#### TRECHO DO DOCUMENTO
_____
Quaresma
Semana III
Evangelho:
Lc 11, 14-23
14 Jesus estava a expulsar um demónio, que era mudo.
Depois de ter expulsado o demónio, o mudo falou e as multidões ficaram maravilhadas.
15 Mas alguns disseram: «Ele expulsa os demónios pelo poder de
Belzebu, príncipe dos demónios». 16 Outros, para O tentarem,
pediam-Lhe um prodígio vindo do céu. 17 Ele, porém, conhecendo os
seus pensamentos, disse-lhes: «Todo o reino dividido contra si mesmo será
devastado, e cairá casa sobre casa. 18 Se, pois, Satanás está
dividido contra si mesmo, como estará em pé o seu reino? Porque vós dizeis que
por virtude de Belzebu é que lanço fora os demónios. 19 Ora, se é
pelo poder de Belzebu que Eu expulso os demónios, os vossos filhos pelo poder
de quem os expulsam? Por isso eles mesmos serão os vossos juízes. 20
Mas se Eu, pelo dedo de Deus, lanço fora os demónios, certamente chegou a vós o
reino de Deus. 21 Quando um, forte e armado, guarda o seu palácio,
estão em segurança os bens que possui; 22 porém, se, sobrevindo
outro mais forte do que ele, o vencer, tira-lhe as armas em que confiava, e
reparte os seus despojos. 23 Quem não é comigo é contra Mim; e quem
não colhe comigo desperdiça.
Comentário:
A resposta de Jesus aos que O assediam
com perguntas e reparos sem qualquer objectivo que não fosse desacreditá-lo
encerra uma argumentação de lógica irrefutável.
E por ser assim tão evidente e
incontestável mais se admira que persistam no erro ou, por outro lado, se
evidencia a sua má-fé e critério retorcido.
Ah! E a infinita paciência do Senhor
que Se digna responder!
Talvez que o faça mais que para
instruir os que O interrogam – que não aceitam as Suas respostas – o faça para
formação dos outros circunstantes.
(ama, comentário sobre LC 11 14-23 2015.03.12)
Leitura espiritual
SANTO
AGOSTINHO CONFISSÕES
LIVRO
PRIMEIRO
CAPÍTULO
XII
Ódio
ao estudo
Nesta minha infância, na
qual eu tinha menos que temer por mim do que em minha adolescência, eu não
gostava dos estudos, e odiava que a eles me obrigassem. Contudo, era coagido, e
faziam-me grande bem. Quem não procedia bem era eu, que não estudava a não ser constrangido,
pois ninguém faz bem o que faz contra a vontade, mesmo que seja bom o que faz.
_____
#### DADOS A USAR
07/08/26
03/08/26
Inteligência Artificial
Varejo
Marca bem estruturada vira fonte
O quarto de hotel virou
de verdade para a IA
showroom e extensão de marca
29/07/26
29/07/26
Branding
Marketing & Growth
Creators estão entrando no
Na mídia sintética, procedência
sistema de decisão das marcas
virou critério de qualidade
_____
#### TAREFAS
• A. Extraia do trecho do documento a parte que começa em "E por ser assim" e termina em "Se digna responder!".
• B. Reescreva a listagem, começando no seu início e terminando na linha que contém "Na mídia sintética, procedência", e troque "Varejo" por "Comércio" sem alterar mais nada.

#### RESPOSTAS POR ITEM
• A.
E por ser assim tão evidente e
incontestável mais se admira que persistam no erro ou, por outro lado, se
evidencia a sua má-fé e critério retorcido.
Ah! E a infinita paciência do Senhor
que Se digna responder!

• B.
07/08/26
03/08/26
Inteligência Artificial
Comércio
Marca bem estruturada vira fonte
O quarto de hotel virou
de verdade para a IA
showroom e extensão de marca
29/07/26
29/07/26
Branding
Marketing & Growth
Creators estão entrando no
Na mídia sintética, procedência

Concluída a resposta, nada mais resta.